The kid got it in one.
"What'd you just call me?"
It's not a stretch to imagine the precocious youngster pushing the buttons of the man who informed her of her drop in status by using a 'lesser' form of address.
It's cause to wonder if the buzzing swarm of energy over the execution of the queen, Elizabeth's mother, had seeped through whatever protection her day-to-day carers took to keep the information from their royal charge king's newly-demoted from royalty to member of his little bastard's club.

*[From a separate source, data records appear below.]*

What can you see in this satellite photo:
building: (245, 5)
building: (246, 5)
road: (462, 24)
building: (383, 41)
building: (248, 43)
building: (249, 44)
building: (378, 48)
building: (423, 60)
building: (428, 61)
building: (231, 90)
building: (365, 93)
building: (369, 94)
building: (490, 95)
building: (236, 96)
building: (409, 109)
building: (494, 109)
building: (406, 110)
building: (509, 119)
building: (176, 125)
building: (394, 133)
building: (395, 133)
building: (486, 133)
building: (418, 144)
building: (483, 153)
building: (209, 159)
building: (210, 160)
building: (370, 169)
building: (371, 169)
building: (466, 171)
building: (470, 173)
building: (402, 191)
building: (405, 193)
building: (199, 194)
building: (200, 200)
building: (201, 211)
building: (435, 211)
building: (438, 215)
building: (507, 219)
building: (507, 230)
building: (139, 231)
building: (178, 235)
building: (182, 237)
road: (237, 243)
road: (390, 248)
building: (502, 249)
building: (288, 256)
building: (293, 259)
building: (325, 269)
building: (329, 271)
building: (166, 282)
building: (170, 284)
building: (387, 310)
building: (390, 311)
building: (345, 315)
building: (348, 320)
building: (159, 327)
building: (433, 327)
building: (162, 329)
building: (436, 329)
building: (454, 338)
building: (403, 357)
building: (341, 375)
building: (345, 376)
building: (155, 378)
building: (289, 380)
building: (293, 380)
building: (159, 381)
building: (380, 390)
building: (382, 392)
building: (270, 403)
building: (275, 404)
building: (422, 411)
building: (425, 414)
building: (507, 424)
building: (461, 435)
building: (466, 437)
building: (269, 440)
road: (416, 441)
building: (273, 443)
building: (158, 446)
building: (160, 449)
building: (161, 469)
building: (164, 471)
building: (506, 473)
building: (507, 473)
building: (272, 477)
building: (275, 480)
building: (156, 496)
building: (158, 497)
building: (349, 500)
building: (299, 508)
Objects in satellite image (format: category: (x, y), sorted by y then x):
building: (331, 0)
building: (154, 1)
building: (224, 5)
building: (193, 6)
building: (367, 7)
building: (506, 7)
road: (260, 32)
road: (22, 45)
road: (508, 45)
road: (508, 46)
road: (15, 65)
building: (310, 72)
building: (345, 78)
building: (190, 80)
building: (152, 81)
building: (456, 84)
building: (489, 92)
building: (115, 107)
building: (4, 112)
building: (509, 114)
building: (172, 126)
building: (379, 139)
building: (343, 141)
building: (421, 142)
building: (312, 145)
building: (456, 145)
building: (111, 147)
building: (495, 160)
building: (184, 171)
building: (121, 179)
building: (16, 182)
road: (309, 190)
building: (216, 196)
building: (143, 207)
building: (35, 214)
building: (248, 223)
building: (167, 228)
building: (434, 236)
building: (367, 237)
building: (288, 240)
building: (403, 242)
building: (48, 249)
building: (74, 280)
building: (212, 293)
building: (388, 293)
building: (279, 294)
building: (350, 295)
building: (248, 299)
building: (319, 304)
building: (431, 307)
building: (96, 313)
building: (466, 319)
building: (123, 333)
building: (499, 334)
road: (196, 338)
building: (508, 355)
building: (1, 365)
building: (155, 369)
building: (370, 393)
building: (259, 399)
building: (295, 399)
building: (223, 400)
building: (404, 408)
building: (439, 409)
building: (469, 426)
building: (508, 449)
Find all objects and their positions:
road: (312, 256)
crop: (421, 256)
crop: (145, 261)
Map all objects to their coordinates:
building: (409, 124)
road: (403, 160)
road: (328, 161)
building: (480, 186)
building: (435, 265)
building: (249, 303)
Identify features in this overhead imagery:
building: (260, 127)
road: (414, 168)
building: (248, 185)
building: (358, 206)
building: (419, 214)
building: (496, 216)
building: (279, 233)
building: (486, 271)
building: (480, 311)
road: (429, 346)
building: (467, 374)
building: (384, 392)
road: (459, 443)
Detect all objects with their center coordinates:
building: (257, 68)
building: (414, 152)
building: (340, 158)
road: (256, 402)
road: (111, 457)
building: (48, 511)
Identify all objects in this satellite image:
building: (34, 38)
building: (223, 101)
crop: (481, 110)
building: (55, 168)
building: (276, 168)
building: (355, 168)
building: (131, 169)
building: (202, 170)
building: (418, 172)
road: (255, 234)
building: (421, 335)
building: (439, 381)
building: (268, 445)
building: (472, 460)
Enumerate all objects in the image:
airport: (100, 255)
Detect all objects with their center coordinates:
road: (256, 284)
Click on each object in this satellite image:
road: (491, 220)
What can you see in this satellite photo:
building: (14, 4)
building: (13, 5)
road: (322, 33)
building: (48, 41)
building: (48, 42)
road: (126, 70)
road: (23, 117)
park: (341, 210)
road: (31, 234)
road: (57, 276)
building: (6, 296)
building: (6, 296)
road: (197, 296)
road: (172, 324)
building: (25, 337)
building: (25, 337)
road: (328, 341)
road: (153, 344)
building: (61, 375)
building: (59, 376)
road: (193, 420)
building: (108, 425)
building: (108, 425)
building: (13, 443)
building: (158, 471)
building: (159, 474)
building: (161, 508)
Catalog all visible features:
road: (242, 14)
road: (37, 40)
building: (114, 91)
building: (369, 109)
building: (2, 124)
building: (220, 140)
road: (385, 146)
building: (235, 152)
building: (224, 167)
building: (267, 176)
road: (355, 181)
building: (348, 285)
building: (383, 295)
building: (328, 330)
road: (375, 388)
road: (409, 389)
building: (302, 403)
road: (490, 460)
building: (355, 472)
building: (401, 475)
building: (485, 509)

The dawning horror that something involving her mother, and not in a good way, likely made the little girl hyper-vigilant to every tiny little thing in what she saw, heard, smelled, tasted, or touched.
Kids raised in dysfunctional families have always developed super-sensitive awareness to their environment and especially to the emotional states of the people surrounding them. 
I believe we can agree that Elizabeth's family life qualifies as dysfunctional - and when it came to the form used to address her by the governor of the estate, Elizabeth smelled something, and what she smelled was her recent bastardization.

Being called Lady + Christian name was an entirely different place than when called Lady + Princess + Christian name.
The 'Lady' title meant she could have been anyone - as low in the pecking order of the peerage as daughter of an earl. 
When acclimated to the idea of having as father the king of England, the drop to 'could be the daughter of one of any number of courtiers' rankled Elizabeth.
The 'Lady Elizabeth' vs. the "Lady Princess" issue was the unwelcome background music to every single one of her bigger problems in her lifetime.

For a person addressing you to drop to a lower form of address was to know the sting of having been denied previous access and favors.

As young children will do, Elizabeth I surely picked up on the emotional temperature of those caring for her in the days before her mother was executed.
Or perhaps not; if those caring for her were a little distracted during the pre- and actual-execution days she may not have taken much notice; no doubt the court was rocked by shocking scandal several times a year, if not a month.

Still - regardless if the little girl was querying in the peremptory manner of an entitled kid 

who had to know everything, or in the "uh-oh-I-think-something-bad-happened" way, it demonstrates her acute awareness of the leaving out of that one little word, 'princess' when she was spoken to by the man who ran her household.

Elizabeth's precocious response made at just under three years old proves a theory held by mothers everywhere: a person is born as smart or dumb as they're going to be; how fast they use what they have to probe their world is a direct result of their intelligence or lack thereof.

Tide Letter - Page Two
The Tide Letter from Elizabeth to her half-sister, Mary - demonstrates her smarts and her inheritance of suspicion from her grandfather, Henry VII.
Elizabeth I was very, very, very intelligent indeed.
* Disclaimer: some say she didn't utter that phrase, but it sounds too good to not be true. To me, at least.